Over time, fewer clinicians prescribed antibiotics for patients undergoing these procedures, but oral surgeons who continued to prescribe did so for longer periods of time, the authors wrote.
“Since the development of antibiotic resistance is considered the greatest threat to modern health care any effort to reduce unnecessary utilization, such as identifying areas of improvement, is of outmost importance,” wrote the authors, led by Dr. Bodil Lund of the department of dental medicine, division of orofacial diagnostics and surgery, at the Karolinska Institute in Huddinge, Sweden.
Globally, many clinicians routinely prescribe antibiotics as a preventive measure for patients undergoing dental implant placement surgery. Guidelines for antibiotic prophylaxis vary wildly worldwide. In 2012, Sweden released new guidelines recommending that patients having implant surgery receive one dose of 2 g of amoxicillin, or 600 mg of clindamycin if the patient has an allergy, one hour before the procedure. The new recommendations were created to dissuade the use of prolonged preventive antibiotics, according to the study.

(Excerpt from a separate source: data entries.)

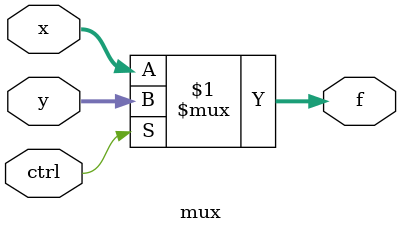
<source format=v>
module mux(
input ctrl,
input [7:0] x,
input [7:0] y,

output [7:0] f
);
	assign f = ctrl? y:x;

endmodule 
</source>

To investigate prescribing patterns and the effect of antibiotic prophylaxis use on the occurrence of postoperative infection after bone augmentation procedures, 400 patient charts were reviewed. Of the charts, 200 were from January 2010 to December 2011, and the other 200 were from January 2014 through December 2015. All the patients underwent intraoral bone augmentation procedures due to insufficient bone volume for immediate or later placement of dental implants, the authors wrote.
The total rate of postoperative infection was 5.5%, or 22 patients. Of those with infections, nine patients were from the 2010-2011 and 13 patients were from 2014-2015. There was no difference between the two time periods for developing an infection (p = 0.382), they wrote.
Antibiotic prescribing habits changed during the two periods but differed from Sweden’s guidelines. The number of patients treated with preventive antibiotics in a single dose of 2 g amoxicillin was low and decreasing. In 2010-2011, 50 patients (25%) were given the single dose, and 37 patients (18.5%) were given the recommended dose in 2014-2015. However, the administration of a three- to seven-day antibiotic prescription rose significantly from 25.5% in 2010-2011 to 35% in 2014-2015, the authors wrote.
The study had limitations, including its retrospective design, the authors acknowledged.
“The results indicate a need for educational efforts and strategies for implementation of antibiotic prudence and awareness among surgeons performing bone augmentation procedures,” Lund et al wrote.